I went to a party this weekend. Someone mentioned you and I looked at the beer in my hand, chugged the last 3/4ths of it and moved on to the alcohol. I didnt think about you for the rest of the night. I didnt think about how you only talked to me when you needed something. I didnt think about how you only hung out with me when you wanted something. I didnt think about how you used me to keep him off your mind only to run back to him shortly after. He treated you worse than dirt, he ignored you when you needed him, he pretended nothing was wrong when the foundation of your world was crumbling around you. He hit you, physically harmed you, not once, but multiple times. Yet you went back to him.
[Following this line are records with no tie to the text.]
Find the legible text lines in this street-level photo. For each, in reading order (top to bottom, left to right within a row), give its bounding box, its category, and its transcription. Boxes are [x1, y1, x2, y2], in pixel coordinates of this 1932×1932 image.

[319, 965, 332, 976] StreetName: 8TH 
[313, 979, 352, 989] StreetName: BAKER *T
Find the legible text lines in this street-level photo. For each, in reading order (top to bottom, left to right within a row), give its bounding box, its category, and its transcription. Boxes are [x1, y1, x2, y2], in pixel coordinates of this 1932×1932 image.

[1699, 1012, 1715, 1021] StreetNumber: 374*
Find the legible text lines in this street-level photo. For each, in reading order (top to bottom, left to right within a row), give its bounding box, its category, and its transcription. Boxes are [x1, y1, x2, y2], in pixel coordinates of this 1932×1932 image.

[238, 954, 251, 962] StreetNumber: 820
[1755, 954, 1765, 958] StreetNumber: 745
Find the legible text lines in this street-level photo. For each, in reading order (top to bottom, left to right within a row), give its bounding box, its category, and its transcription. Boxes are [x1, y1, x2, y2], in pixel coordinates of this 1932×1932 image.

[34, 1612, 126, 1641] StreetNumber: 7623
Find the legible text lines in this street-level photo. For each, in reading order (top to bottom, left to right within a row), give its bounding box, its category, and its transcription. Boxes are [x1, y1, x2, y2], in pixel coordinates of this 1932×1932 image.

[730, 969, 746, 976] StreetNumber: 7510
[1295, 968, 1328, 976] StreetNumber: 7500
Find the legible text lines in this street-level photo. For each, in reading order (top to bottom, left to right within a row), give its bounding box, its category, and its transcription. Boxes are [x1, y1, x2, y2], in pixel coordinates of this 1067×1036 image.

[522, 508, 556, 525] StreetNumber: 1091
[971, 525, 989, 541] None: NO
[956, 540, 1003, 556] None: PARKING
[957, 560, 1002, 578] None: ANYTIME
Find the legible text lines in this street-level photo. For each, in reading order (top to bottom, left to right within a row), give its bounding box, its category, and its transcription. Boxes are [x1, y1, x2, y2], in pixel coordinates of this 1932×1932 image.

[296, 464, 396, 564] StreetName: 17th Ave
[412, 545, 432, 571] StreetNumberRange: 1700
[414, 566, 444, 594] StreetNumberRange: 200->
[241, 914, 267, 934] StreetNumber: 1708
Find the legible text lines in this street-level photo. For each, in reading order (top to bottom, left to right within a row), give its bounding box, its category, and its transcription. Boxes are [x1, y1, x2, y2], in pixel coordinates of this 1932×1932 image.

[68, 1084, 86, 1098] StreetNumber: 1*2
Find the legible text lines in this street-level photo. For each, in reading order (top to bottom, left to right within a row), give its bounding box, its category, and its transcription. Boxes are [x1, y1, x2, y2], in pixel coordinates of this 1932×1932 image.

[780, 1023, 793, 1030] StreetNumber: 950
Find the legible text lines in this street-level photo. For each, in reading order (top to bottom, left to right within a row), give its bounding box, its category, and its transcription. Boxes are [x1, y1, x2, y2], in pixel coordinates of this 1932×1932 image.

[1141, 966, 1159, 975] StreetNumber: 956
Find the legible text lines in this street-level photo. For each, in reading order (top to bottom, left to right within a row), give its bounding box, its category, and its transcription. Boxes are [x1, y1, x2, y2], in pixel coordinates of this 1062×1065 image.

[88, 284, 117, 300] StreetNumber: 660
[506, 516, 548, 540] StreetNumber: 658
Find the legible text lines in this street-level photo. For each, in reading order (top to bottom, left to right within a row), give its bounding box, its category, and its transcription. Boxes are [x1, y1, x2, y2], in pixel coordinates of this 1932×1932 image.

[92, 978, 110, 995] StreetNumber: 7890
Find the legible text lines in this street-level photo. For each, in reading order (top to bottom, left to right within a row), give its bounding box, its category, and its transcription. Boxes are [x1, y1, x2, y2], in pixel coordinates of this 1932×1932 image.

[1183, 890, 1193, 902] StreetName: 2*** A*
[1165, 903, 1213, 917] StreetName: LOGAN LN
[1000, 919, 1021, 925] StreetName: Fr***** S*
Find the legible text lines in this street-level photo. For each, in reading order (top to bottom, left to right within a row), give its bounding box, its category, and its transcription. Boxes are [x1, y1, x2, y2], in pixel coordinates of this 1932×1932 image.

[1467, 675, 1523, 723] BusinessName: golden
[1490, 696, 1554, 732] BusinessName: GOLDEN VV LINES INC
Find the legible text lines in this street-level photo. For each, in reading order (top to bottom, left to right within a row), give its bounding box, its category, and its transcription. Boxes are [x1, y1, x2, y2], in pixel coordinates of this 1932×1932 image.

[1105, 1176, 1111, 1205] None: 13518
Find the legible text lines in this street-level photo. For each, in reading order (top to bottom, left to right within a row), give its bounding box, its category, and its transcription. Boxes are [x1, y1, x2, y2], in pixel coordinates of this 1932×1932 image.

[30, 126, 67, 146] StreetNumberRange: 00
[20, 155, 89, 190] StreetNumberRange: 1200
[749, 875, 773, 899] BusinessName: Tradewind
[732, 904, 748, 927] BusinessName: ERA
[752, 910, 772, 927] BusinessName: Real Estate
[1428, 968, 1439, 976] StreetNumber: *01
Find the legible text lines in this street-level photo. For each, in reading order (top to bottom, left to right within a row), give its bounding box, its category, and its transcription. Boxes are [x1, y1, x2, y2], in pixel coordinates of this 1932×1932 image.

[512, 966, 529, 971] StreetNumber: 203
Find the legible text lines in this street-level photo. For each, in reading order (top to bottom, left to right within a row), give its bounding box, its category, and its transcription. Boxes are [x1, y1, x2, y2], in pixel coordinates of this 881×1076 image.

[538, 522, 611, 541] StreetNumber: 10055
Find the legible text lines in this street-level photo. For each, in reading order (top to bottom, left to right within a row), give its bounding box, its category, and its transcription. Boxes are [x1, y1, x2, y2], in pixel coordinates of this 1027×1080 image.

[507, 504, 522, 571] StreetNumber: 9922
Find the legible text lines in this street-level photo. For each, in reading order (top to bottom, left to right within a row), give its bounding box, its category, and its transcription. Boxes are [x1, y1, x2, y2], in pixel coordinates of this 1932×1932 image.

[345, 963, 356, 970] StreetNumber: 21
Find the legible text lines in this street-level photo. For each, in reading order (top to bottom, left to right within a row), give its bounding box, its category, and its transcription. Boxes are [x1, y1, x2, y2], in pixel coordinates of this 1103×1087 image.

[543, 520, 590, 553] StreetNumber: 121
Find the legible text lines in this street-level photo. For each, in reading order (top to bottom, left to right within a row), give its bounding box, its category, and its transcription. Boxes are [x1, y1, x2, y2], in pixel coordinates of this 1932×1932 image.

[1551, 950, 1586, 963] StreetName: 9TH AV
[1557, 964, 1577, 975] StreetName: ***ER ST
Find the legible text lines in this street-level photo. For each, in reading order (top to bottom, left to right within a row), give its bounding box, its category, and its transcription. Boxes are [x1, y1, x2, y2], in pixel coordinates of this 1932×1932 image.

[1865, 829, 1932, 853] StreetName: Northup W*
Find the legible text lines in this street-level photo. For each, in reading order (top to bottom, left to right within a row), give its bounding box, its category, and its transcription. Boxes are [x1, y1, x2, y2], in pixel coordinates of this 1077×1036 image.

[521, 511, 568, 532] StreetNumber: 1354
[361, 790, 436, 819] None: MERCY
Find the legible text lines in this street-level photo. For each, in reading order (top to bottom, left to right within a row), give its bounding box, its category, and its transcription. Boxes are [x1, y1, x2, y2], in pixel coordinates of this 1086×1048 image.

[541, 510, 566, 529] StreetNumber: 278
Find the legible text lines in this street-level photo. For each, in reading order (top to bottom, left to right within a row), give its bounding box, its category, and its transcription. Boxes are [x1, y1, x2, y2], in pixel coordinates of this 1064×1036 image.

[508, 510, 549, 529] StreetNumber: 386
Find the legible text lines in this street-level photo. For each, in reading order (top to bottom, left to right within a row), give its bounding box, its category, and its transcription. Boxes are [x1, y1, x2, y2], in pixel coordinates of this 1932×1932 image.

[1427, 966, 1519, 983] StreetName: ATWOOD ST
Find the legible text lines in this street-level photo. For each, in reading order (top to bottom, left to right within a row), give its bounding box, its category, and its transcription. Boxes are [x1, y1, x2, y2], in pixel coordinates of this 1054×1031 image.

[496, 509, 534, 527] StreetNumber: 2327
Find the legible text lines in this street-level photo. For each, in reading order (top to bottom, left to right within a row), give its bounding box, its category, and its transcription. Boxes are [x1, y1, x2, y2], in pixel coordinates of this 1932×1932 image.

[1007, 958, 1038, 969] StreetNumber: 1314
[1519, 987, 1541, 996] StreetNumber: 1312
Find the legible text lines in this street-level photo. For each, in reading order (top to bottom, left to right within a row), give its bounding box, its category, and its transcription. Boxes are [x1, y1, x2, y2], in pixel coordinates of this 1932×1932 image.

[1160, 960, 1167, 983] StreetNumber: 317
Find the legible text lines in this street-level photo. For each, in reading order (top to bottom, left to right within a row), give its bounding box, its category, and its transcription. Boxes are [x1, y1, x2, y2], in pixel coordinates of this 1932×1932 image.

I told you how i felt about you, you didnt care, you manipulated those feelings, the trust we established as if they meant nothing. I hope you get what you want. I hope you were right when you said he will never hit you again. I hope you get everything you could ever want in life. I honestly do... But if you don't dont come running to me about it. My back is turned, for everything we had, the memories, the laughter, the tears, the moments, they are dead to me. They are irredeemable and buried in a dormant place inside of me where i will never go again.
Though as a final thought, I do owe you a final thanks. It was through your selfishness, your awareness of only yourself, and your manipulative ways that i have learned. learned to care only for myself. To put everyone behind me and to march on. And when you realize you need me and how good i was, I wont need you in my life because my future is so bright.